9:37 Kutsal Ayların yerini değiştirmek inkarın ileri noktasıdır. İnkarcılar onunla saptırılırlar. Allah'ın kutsal saydığı ayların sayısına denk düşürmek amacıyla onu bir yıl helal, bir yıl da kutsal sayarlar. Böylece, Allah'ın kutsal kıldığı ayların kutsallığını çiğnerler. İşledikleri kötülükler, gözlerinde güzel görünüyor. Allah inkarcı topluluğu doğruya ulaştırmaz.
9:38 Ey inananlar, size ne oldu ki, "Allah yolunda harekete geçin," dendiği zaman yere çakılıp kaldınız? Ahiret yerine bu dünya hayatına mı razı oldunuz? Dünya hayatının nimetleri ahiret hayatına oranla pek azdır.

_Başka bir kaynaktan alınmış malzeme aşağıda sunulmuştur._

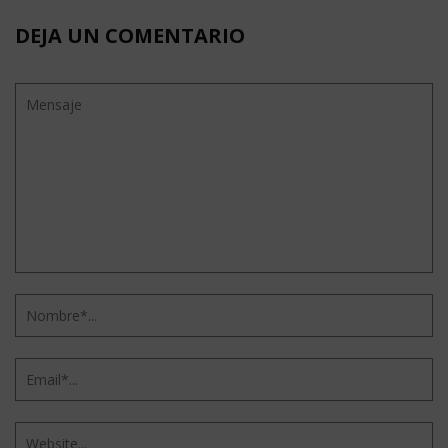
DEJA UN COMENTARIO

9:39 Harekete geçmezseniz sizi acıklı bir azapla cezalandırarak yerinize başka bir toplumu geçirir. Siz O'na asla zarar veremezsiniz. Allah her şeye Gücü Yetendir.
9:40 Siz ona yardım etmezseniz, Allah ona yardım etmişti. (Örneğin) kafirler onu, ikinin ikincisi olarak çıkarmışlardı. Hani ikisi mağarada iken, arkadaşına, "Üzülme, Allah bizimle beraberdir," diyordu... Allah ona huzur ve güven indirdi; görmediğiniz ordularla destekleyerek inkarcıların sözünü alçalttı. Yüce olan, yalnızca Allah'ın sözüdür. Allah Üstündür, Bilgedir.